La critica di Emanuele Severino al cristianesimo si fonda su una lettura della creazione come provenienza dal nulla. Ma la teologia di Pierangelo Sequeri propone un’altra prospettiva: il nulla non come negazione dell’essere, bensì come spazio della relazione, della libertà e della generazione. Una risposta al nichilismo che passa per il Vangelo e il dogma di Nicea. L’opinione di Antonio Staglianò, presidente della Pontificia Accademia di Teologia
Emanuele Severino è stato, per la cultura italiana del Novecento, una voce profetica e scomoda. La sua critica radicale all’Occidente — malato di una “follia” originaria, quella di credere che l’essere possa venire dal nulla e al nulla ritornare — ha scosso le coscienze di filosofi e teologi, di credenti e non credenti. Severino ha avuto il merito di smascherare il nichilismo che pervaderebbe l’intera tradizione occidentale, dalla metafisica greca al cristianesimo, dalla scienza moderna alla tecnica contemporanea.

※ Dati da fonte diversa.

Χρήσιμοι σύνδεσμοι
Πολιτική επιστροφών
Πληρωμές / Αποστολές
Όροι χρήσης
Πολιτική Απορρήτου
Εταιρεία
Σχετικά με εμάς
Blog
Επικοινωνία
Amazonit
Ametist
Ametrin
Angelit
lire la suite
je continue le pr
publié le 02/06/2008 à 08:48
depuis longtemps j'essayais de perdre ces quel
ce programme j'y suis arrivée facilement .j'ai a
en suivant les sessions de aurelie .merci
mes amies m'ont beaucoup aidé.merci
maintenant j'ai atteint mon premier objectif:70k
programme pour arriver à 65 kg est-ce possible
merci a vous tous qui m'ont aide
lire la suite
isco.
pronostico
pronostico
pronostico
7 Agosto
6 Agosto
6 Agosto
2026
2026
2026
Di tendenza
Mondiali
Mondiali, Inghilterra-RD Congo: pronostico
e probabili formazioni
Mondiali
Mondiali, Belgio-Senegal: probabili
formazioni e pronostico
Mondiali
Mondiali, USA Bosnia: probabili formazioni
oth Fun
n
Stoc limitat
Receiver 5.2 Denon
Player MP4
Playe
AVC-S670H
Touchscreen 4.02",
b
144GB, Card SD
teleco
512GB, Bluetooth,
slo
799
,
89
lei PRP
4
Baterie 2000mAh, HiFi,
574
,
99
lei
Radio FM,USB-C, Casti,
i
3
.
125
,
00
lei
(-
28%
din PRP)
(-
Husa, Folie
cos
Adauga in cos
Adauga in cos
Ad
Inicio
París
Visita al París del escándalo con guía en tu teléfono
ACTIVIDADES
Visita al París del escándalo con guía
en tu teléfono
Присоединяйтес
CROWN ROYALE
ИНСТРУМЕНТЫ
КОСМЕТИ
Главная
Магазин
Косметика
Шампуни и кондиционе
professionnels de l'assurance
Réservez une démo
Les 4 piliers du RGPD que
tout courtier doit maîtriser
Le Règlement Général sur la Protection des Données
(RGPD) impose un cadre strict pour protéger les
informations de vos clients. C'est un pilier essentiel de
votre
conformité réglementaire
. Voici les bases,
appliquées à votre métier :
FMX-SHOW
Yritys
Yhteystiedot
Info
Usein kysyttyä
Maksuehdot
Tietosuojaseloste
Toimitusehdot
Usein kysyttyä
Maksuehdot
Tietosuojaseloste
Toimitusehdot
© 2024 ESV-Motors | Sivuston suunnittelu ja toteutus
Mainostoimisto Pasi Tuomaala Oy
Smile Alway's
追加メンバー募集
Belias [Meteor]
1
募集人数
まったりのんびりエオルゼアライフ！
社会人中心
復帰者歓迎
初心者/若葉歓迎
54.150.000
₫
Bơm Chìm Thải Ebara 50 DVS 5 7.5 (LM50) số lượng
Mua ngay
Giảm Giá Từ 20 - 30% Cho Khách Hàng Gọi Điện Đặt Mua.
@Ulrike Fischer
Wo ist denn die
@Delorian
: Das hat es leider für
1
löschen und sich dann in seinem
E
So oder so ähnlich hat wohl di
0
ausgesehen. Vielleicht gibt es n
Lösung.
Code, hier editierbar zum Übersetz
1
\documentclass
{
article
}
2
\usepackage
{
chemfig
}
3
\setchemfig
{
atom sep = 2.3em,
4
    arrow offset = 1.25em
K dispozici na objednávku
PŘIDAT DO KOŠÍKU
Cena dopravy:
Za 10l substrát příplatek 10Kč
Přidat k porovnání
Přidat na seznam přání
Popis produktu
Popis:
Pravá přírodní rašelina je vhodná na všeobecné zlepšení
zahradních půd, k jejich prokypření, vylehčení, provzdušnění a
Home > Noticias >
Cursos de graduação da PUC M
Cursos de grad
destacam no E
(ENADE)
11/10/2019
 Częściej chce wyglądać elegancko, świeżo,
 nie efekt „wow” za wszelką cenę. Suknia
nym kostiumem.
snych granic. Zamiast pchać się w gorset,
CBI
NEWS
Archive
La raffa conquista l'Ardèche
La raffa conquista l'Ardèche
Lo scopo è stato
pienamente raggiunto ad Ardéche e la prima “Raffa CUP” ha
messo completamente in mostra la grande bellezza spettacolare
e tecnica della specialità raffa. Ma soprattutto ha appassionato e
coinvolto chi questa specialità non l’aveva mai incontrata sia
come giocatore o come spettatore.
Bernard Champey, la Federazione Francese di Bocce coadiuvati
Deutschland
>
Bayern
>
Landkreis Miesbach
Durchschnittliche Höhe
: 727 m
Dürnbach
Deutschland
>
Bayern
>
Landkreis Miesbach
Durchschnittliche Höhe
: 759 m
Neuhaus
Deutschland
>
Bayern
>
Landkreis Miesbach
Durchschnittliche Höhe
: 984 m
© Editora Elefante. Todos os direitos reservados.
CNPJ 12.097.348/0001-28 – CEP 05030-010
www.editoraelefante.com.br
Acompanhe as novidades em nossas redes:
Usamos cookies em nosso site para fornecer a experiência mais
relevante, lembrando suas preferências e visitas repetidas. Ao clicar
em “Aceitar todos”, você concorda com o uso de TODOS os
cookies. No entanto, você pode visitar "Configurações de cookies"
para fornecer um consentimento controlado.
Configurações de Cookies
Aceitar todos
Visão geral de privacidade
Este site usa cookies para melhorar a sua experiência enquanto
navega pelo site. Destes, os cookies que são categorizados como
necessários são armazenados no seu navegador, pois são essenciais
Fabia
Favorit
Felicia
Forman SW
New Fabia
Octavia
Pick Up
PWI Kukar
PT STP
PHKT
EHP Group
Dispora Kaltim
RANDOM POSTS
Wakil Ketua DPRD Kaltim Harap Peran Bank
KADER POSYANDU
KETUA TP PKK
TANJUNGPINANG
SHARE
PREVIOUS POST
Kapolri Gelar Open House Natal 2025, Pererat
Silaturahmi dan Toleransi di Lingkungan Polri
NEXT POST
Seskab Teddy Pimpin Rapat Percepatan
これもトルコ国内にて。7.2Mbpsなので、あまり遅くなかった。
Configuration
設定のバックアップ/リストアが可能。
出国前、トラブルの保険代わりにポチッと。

Per Severino, il cristianesimo sarebbe la forma più compiuta di questa follia. La sua dottrina della creazione ex nihilo — secondo cui Dio avrebbe tratto il mondo dal nulla — e la sua concezione dell’uomo come “polvere” destinata a ritornare nella polvere è per lui l’espressione più radicale di quella persuasione alienante che riduce l’essere a caducità, la vita a morte, il senso ad assenza di senso.